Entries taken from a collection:
Content starts

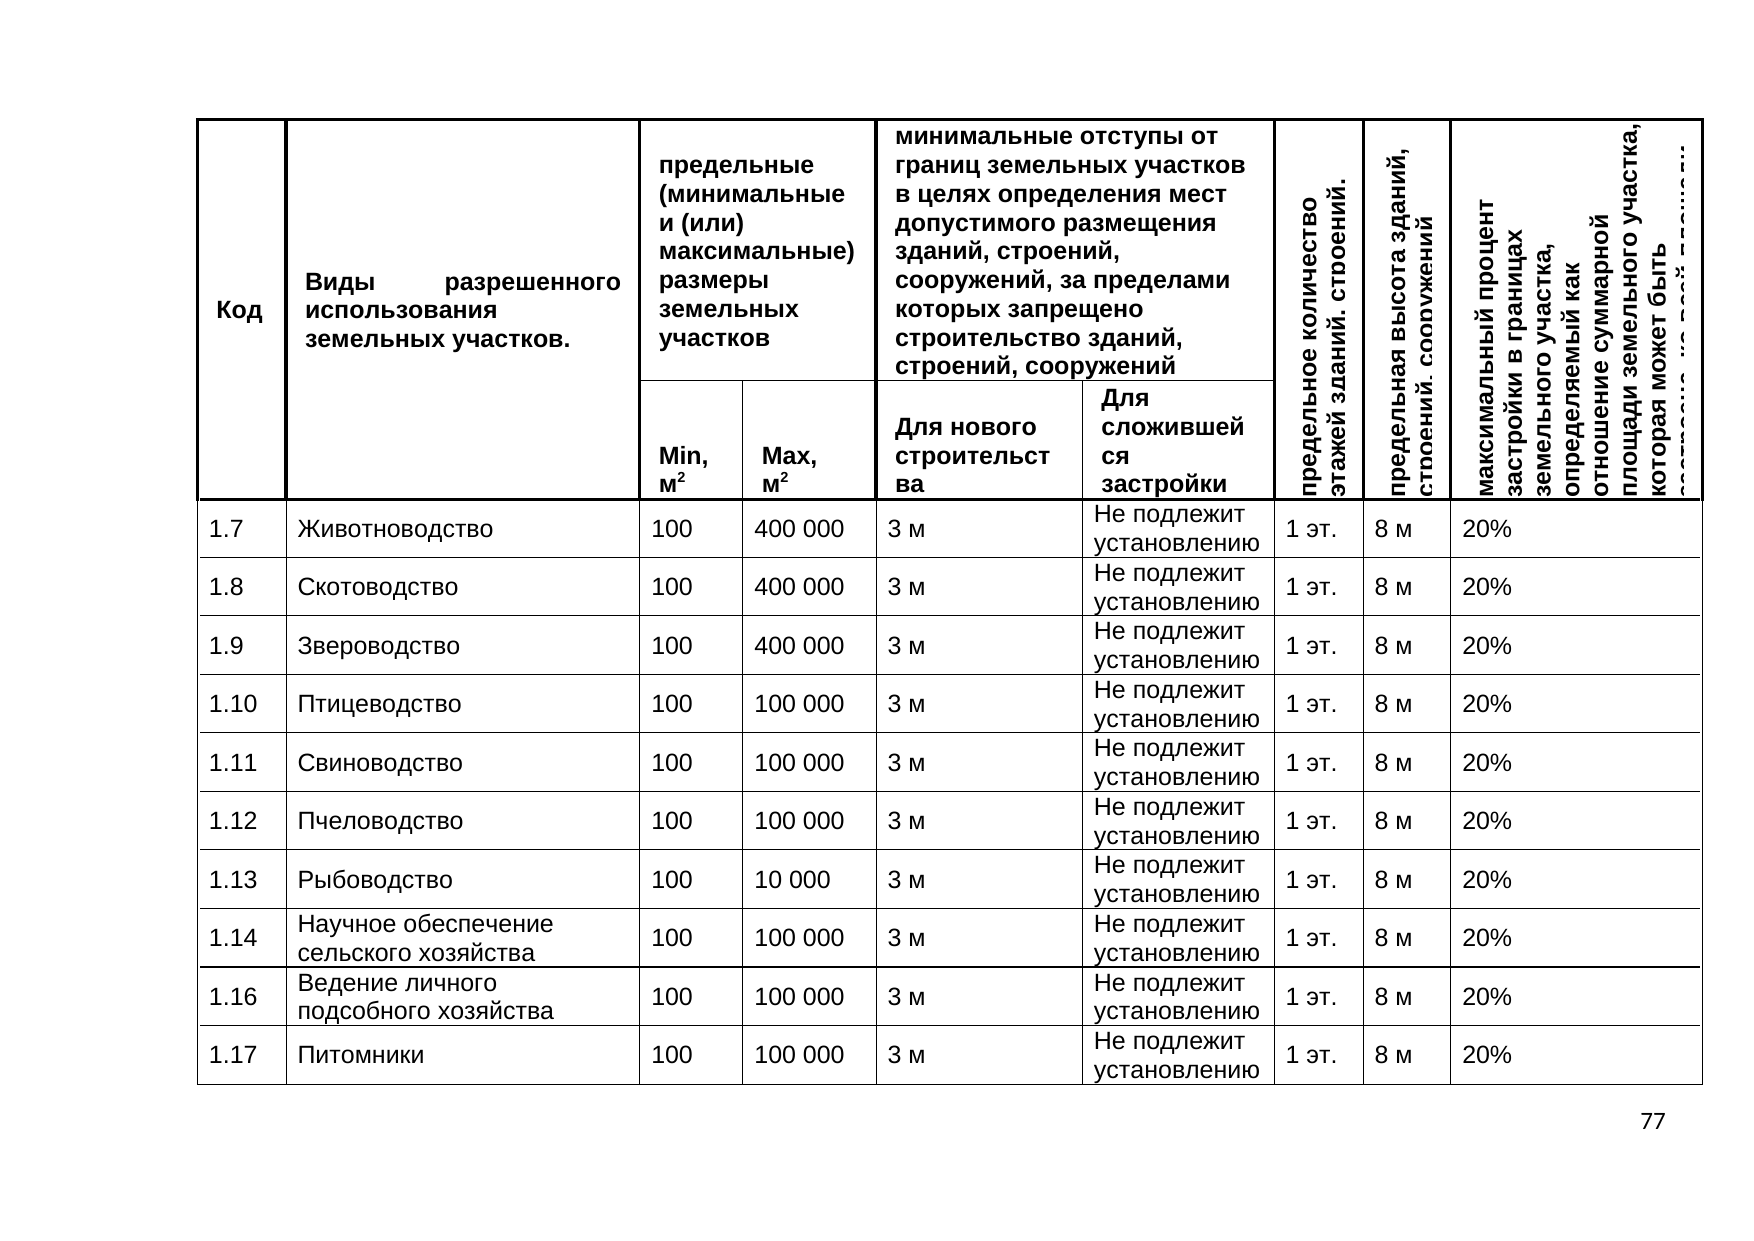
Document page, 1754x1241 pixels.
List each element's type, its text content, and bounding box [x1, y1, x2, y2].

table_cell Не подлежит установлению [1083, 501, 1274, 557]
table_cell 100 000 [743, 968, 876, 1025]
table_cell Для нового строительства [878, 381, 1082, 498]
table_cell 8 м [1364, 1026, 1450, 1083]
table_cell 1.7 [198, 498, 286, 557]
table_cell Не подлежит установлению [1083, 675, 1274, 732]
table_cell Рыбоводство [287, 850, 639, 908]
table_cell 3 м [877, 558, 1082, 615]
table_cell 3 м [877, 850, 1082, 908]
table_cell 1 эт. [1275, 501, 1363, 557]
table_cell 100 [640, 968, 742, 1025]
table_cell 8 м [1364, 616, 1450, 674]
table_cell 8 м [1364, 850, 1450, 908]
table_cell 1.12 [198, 791, 286, 849]
table_cell 100 [640, 909, 742, 966]
table_cell 20% [1451, 966, 1702, 1025]
table_cell 3 м [877, 675, 1082, 732]
table_cell 1 эт. [1275, 909, 1363, 966]
table_cell 8 м [1364, 501, 1450, 557]
table_cell 100 [640, 733, 742, 791]
table_cell 20% [1451, 732, 1702, 791]
table_cell 1 эт. [1275, 675, 1363, 732]
table_cell 1 эт. [1275, 792, 1363, 849]
table_cell Не подлежит установлению [1083, 1026, 1274, 1083]
table_header предельные (минимальные и (или) максимальные) размеры земельных участков [641, 121, 874, 380]
table_cell 100 000 [743, 675, 876, 732]
table_cell 100 000 [743, 792, 876, 849]
table_cell 20% [1451, 849, 1702, 908]
table_cell 3 м [877, 792, 1082, 849]
table_cell 20% [1451, 908, 1702, 966]
table_cell Не подлежит установлению [1083, 909, 1274, 966]
table_cell 8 м [1364, 968, 1450, 1025]
table_cell 100 [640, 501, 742, 557]
table_cell 1 эт. [1275, 616, 1363, 674]
table_cell 3 м [877, 616, 1082, 674]
table_cell Max, м2 [743, 381, 874, 498]
table_cell 1.11 [198, 732, 286, 791]
table_header предельная высота зданий, строений, сооружений [1365, 121, 1449, 498]
table_cell Научное обеспечение сельского хозяйства [287, 909, 639, 966]
table_cell 1 эт. [1275, 1026, 1363, 1083]
table_header Код [199, 121, 284, 498]
table_cell 400 000 [743, 558, 876, 615]
table_cell 1 эт. [1275, 733, 1363, 791]
table_cell Не подлежит установлению [1083, 616, 1274, 674]
table_cell 100 [640, 675, 742, 732]
table_cell Не подлежит установлению [1083, 968, 1274, 1025]
table_cell 1.17 [198, 1025, 286, 1083]
table_header Виды разрешенного использования земельных участков. [288, 121, 638, 498]
table_header максимальный процент застройки в границах земельного участка, определяемый как отношение суммарной площади земельного участка, которая может быть застроена, ко всей площади земельного участка [1452, 121, 1701, 498]
table_cell 20% [1451, 1025, 1702, 1083]
table_cell 8 м [1364, 675, 1450, 732]
table_cell 8 м [1364, 558, 1450, 615]
table_cell Пчеловодство [287, 792, 639, 849]
table_cell 100 [640, 1026, 742, 1083]
table_cell Не подлежит установлению [1083, 733, 1274, 791]
table_cell 1 эт. [1275, 968, 1363, 1025]
table_cell 20% [1451, 557, 1702, 615]
table_cell 20% [1451, 498, 1702, 557]
table_cell Min, м2 [641, 381, 742, 498]
table_cell 8 м [1364, 909, 1450, 966]
table_cell 20% [1451, 615, 1702, 674]
table_cell 100 [640, 558, 742, 615]
table_cell Ведение личного подсобного хозяйства [287, 968, 639, 1025]
table_cell 8 м [1364, 733, 1450, 791]
table_cell 100 [640, 616, 742, 674]
table_cell 1.10 [198, 674, 286, 732]
table_cell 400 000 [743, 501, 876, 557]
table_cell Не подлежит установлению [1083, 792, 1274, 849]
table_header предельное количество этажей зданий, строений, сооружений, [1276, 121, 1362, 498]
table_cell 1.16 [198, 966, 286, 1025]
table_cell 100 000 [743, 733, 876, 791]
table_cell 100 000 [743, 1026, 876, 1083]
table_cell 1.8 [198, 557, 286, 615]
table_cell Свиноводство [287, 733, 639, 791]
table_cell 8 м [1364, 792, 1450, 849]
table_cell Не подлежит установлению [1083, 558, 1274, 615]
table_cell 1.13 [198, 849, 286, 908]
table_cell 3 м [877, 968, 1082, 1025]
table_cell 20% [1451, 674, 1702, 732]
table_cell 1 эт. [1275, 850, 1363, 908]
table_cell 1.14 [198, 908, 286, 966]
table_cell 3 м [877, 1026, 1082, 1083]
table_cell 100 [640, 792, 742, 849]
table_cell 100 [640, 850, 742, 908]
table_cell Птицеводство [287, 675, 639, 732]
table_cell 3 м [877, 501, 1082, 557]
table_cell 10 000 [743, 850, 876, 908]
table_cell 1 эт. [1275, 558, 1363, 615]
table_cell 1.9 [198, 615, 286, 674]
table_cell 100 000 [743, 909, 876, 966]
table_header минимальные отступы от границ земельных участков в целях определения мест допустимого размещения зданий, строений, сооружений, за пределами которых запрещено строительство зданий, строений, сооружений [878, 121, 1273, 380]
table_cell Животноводство [287, 501, 639, 557]
table_cell 3 м [877, 909, 1082, 966]
table_cell Питомники [287, 1026, 639, 1083]
table_cell Звероводство [287, 616, 639, 674]
table_cell 400 000 [743, 616, 876, 674]
table_cell 3 м [877, 733, 1082, 791]
table_cell Для сложившейся застройки [1083, 381, 1273, 498]
table_cell 20% [1451, 791, 1702, 849]
table_cell Не подлежит установлению [1083, 850, 1274, 908]
table_cell Скотоводство [287, 558, 639, 615]
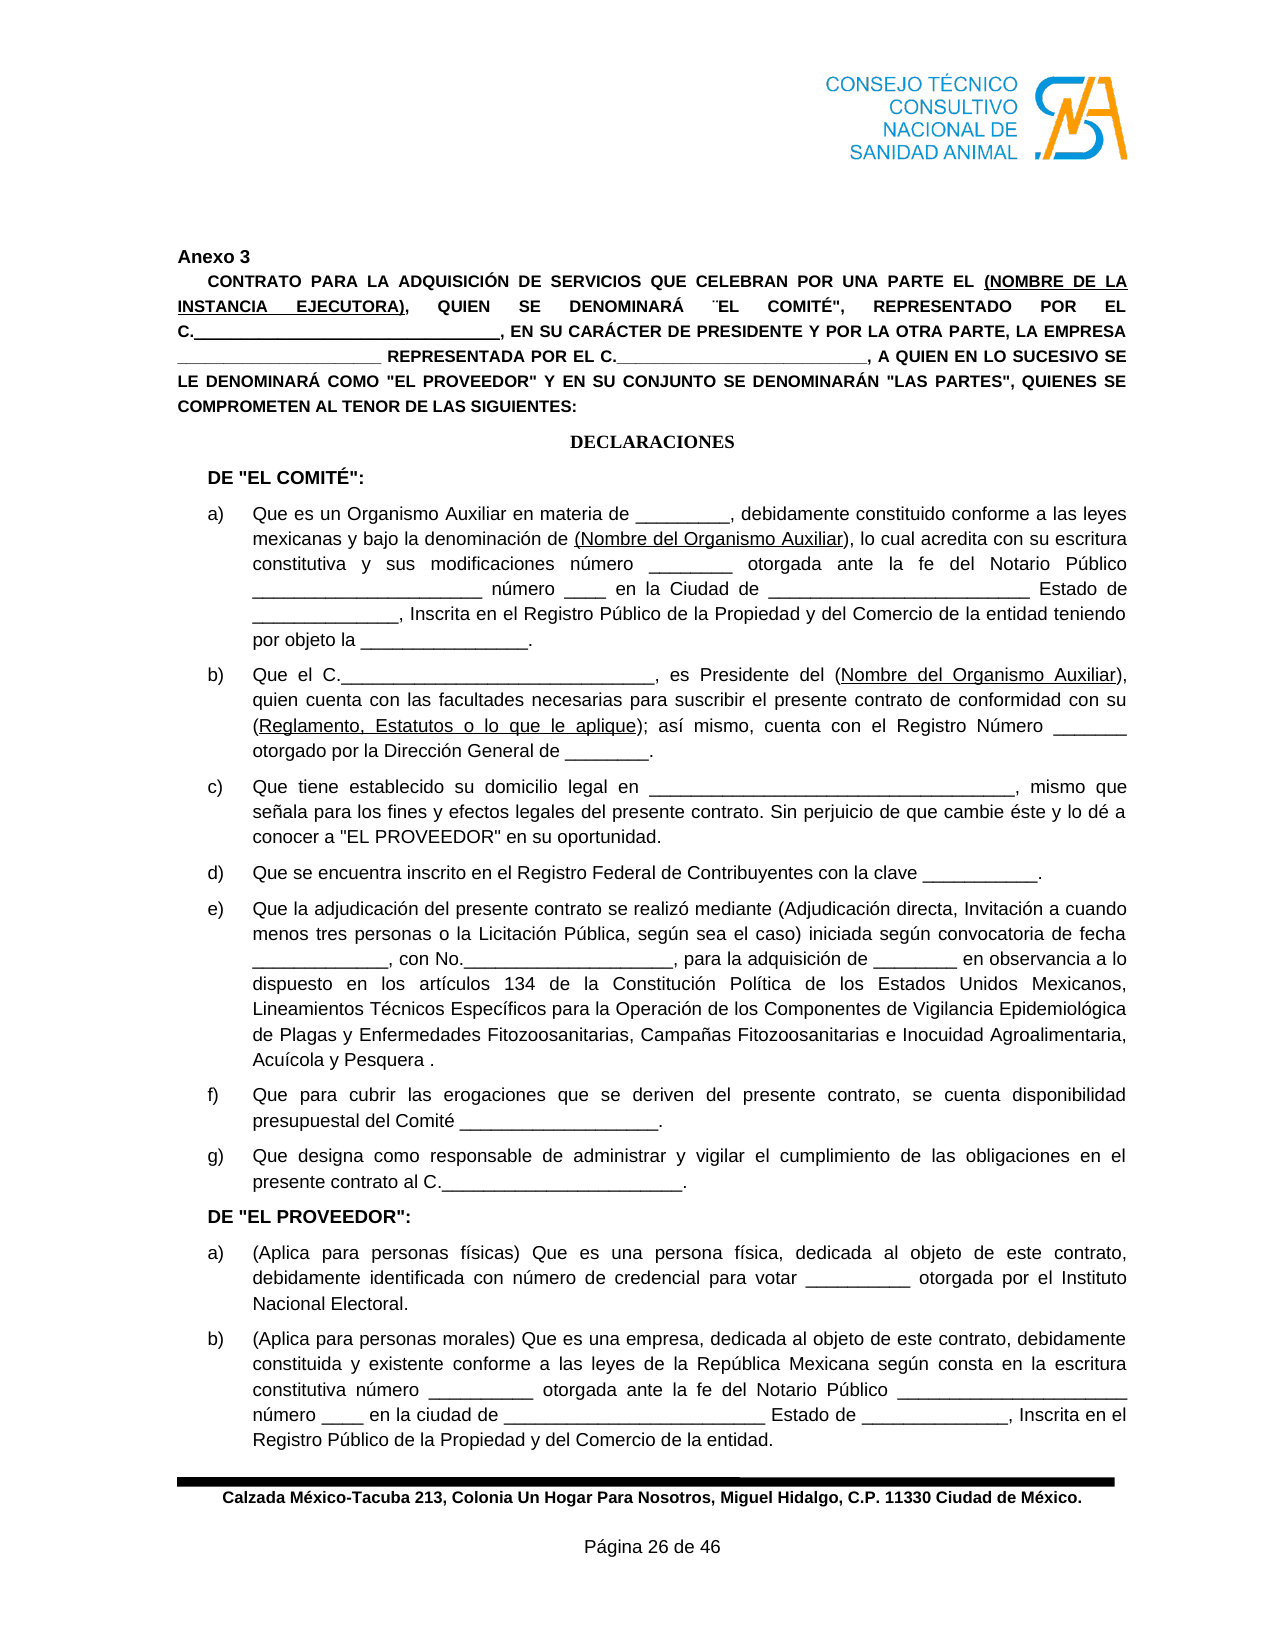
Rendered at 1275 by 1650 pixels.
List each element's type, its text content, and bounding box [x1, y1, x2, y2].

text CONTRATO PARA LA ADQUISICIÓN DE SERVICIOS QUE CELEBRAN POR UNA PARTE EL (NOMBRE DE LA INSTANCIA EJECUTORA), QUIEN SE DENOMINARÁ ¨EL COMITÉ", REPRESENTADO POR EL C._________________________________, EN SU CARÁCTER DE PRESIDENTE Y POR LA OTRA PARTE, LA EMPRESA ______________________ REPRESENTADA POR EL C.___________________________, A QUIEN EN LO SUCESIVO SE LE DENOMINARÁ COMO "EL PROVEEDOR" Y EN SU CONJUNTO SE DENOMINARÁN "LAS PARTES", QUIENES SE COMPROMETEN AL TENOR DE LAS SIGUIENTES: [177, 268, 1127, 418]
subtitle Anexo 3 [177, 246, 1127, 268]
text d) Que se encuentra inscrito en el Registro Federal de Contribuyentes con la clave ___________. [207, 859, 1127, 884]
text c) Que tiene establecido su domicilio legal en ___________________________________, mismo que señala para los fines y efectos legales del presente contrato. Sin perjuicio de que cambie éste y lo dé a conocer a "EL PROVEEDOR" en su oportunidad. [207, 773, 1127, 848]
picture [825, 73, 1128, 161]
text a) (Aplica para personas físicas) Que es una persona física, dedicada al objeto de este contrato, debidamente identificada con número de credencial para votar __________ otorgada por el Instituto Nacional Electoral. [207, 1239, 1127, 1315]
text b) Que el C.______________________________, es Presidente del (Nombre del Organismo Auxiliar), quien cuenta con las facultades necesarias para suscribir el presente contrato de conformidad con su (Reglamento, Estatutos o lo que le aplique); así mismo, cuenta con el Registro Número _______ otorgado por la Dirección General de ________. [207, 662, 1127, 762]
text DECLARACIONES [177, 428, 1127, 453]
text a) Que es un Organismo Auxiliar en materia de _________, debidamente constituido conforme a las leyes mexicanas y bajo la denominación de (Nombre del Organismo Auxiliar), lo cual acredita con su escritura constitutiva y sus modificaciones número ________ otorgada ante la fe del Notario Público ______________________ número ____ en la Ciudad de _________________________ Estado de ______________, Inscrita en el Registro Público de la Propiedad y del Comercio de la entidad teniendo por objeto la ________________. [207, 500, 1127, 651]
text b) (Aplica para personas morales) Que es una empresa, dedicada al objeto de este contrato, debidamente constituida y existente conforme a las leyes de la República Mexicana según consta en la escritura constitutiva número __________ otorgada ante la fe del Notario Público ______________________ número ____ en la ciudad de _________________________ Estado de ______________, Inscrita en el Registro Público de la Propiedad y del Comercio de la entidad. [207, 1326, 1127, 1452]
text g) Que designa como responsable de administrar y vigilar el cumplimiento de las obligaciones en el presente contrato al C._______________________. [207, 1143, 1127, 1193]
text DE "EL PROVEEDOR": [177, 1204, 1127, 1229]
text f) Que para cubrir las erogaciones que se deriven del presente contrato, se cuenta disponibilidad presupuestal del Comité ___________________. [207, 1082, 1127, 1132]
text e) Que la adjudicación del presente contrato se realizó mediante (Adjudicación directa, Invitación a cuando menos tres personas o la Licitación Pública, según sea el caso) iniciada según convocatoria de fecha _____________, con No.____________________, para la adquisición de ________ en observancia a lo dispuesto en los artículos 134 de la Constitución Política de los Estados Unidos Mexicanos, Lineamientos Técnicos Específicos para la Operación de los Componentes de Vigilancia Epidemiológica de Plagas y Enfermedades Fitozoosanitarias, Campañas Fitozoosanitarias e Inocuidad Agroalimentaria, Acuícola y Pesquera . [207, 895, 1127, 1071]
text DE "EL COMITÉ": [177, 464, 1127, 489]
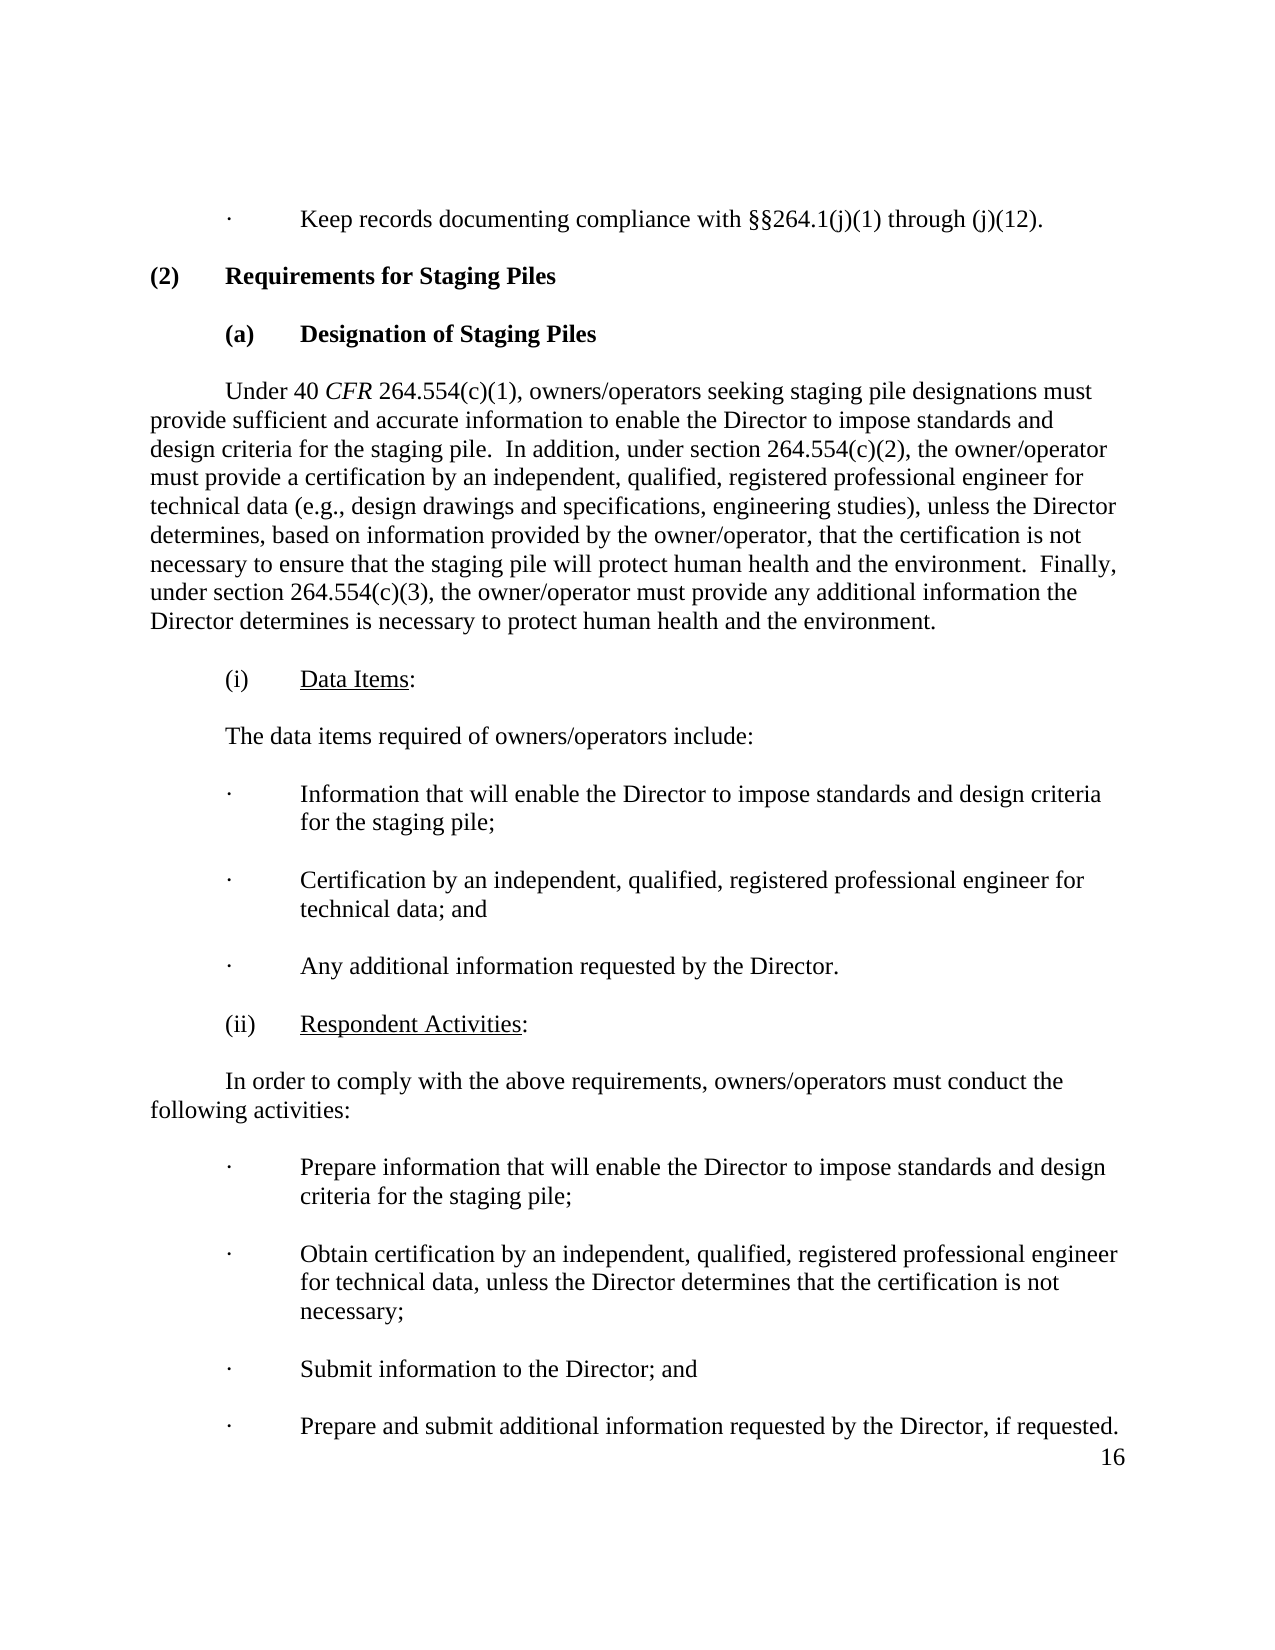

Content ends

The required answer is each line of the data in which the word "строений" appears.

table_header предельная высота зданий, строений, сооружений [1365, 121, 1449, 498]
table_header предельное количество этажей зданий, строений, сооружений, [1276, 121, 1362, 498]
table_header минимальные отступы от границ земельных участков в целях определения мест допустимого размещения зданий, строений, сооружений, за пределами которых запрещено строительство зданий, строений, сооружений [878, 121, 1273, 380]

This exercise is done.